If the Trump Administration were actually serious about cuts to federal spending, military spending would be an easy place to start because of its discretionary nature. Moreover, the administration would not have signed off on the most recent continuing resolution which essentially continued the Biden administration’s budget into the fall.
Instead, the administration has decided to double down on increases to Pentagon spending. This is especially curious given how the administration’s DOGE efforts were supposedly based in uncovering wasteful spending and poor accounting in government department. The Pentagon, meanwhile, failed its seventh audit in a row in December of 2024. The Pentagon has no idea where that money goes, and neither does DOGE. Apparently, this is no obstacle to historically large increases in budget recommendations from the White House.
The administration’s incorrigible fanboys, of course, will insist that the administration will soon—surely any time now!—implement bigtime cuts to non-military discretionary spending. Even if that were politically plausible, we now know for sure that DOGE will do virtually nothing to significantly erase federal deficits. Given the refusal of the GOP and the Trump White House to implement any meaningful cuts to federal programs, it is mathematically impossible for the White House to sizably cut the deficit, even if Trump wiped out all non-military discretionary spending.

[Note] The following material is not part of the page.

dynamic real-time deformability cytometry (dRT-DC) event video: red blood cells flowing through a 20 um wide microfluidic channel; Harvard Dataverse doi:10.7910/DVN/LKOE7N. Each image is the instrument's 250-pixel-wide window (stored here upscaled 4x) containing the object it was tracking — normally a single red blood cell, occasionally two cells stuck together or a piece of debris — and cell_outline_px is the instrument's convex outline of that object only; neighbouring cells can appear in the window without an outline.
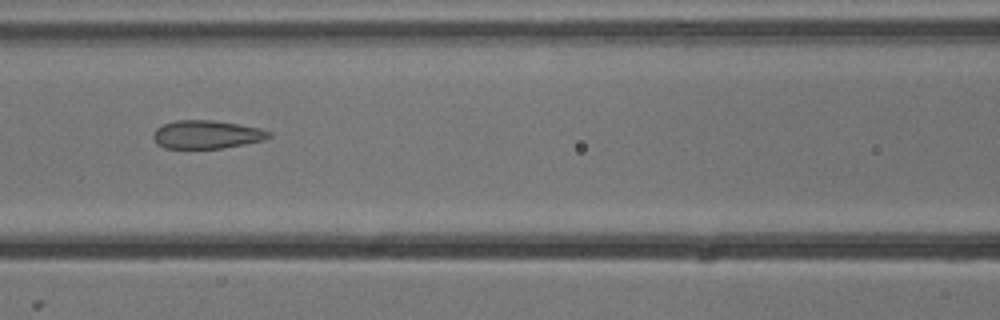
{"species": "common noctule bat (a hibernating species)", "species_latin": "Nyctalus noctula", "temperature_condition": "cold", "stored_images_in_passage": 7, "camera_frame_rate_fps": 3000, "um_per_image_px": 0.085, "animal": {"sex": "male", "body_mass_g": 13.3}, "frame": {"image": 1, "passage_image": 5, "time_ms": 1.333, "image_size_px": [1000, 320], "cell_outline_px": [[272, 136], [264, 140], [244, 144], [220, 148], [164, 148], [156, 144], [152, 136], [156, 128], [164, 124], [176, 120], [212, 120], [240, 124], [260, 128], [272, 132]], "centroid_in_image_um": [17.57, 11.43], "position_along_channel_um": 149.0, "area_um2": 19.13}}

For more realistic observers of American politics, this is all barely even worth remarking on. It’s all unfolding exactly as we’d expect. Unfortunately, many of Trump’s supporters continue to kid themselves into thinking that something is in the works that will change the nation’s debt and spending trajectory. Anything is possible, but there is zero observable evidence to suggest anything of the sort will actually happen.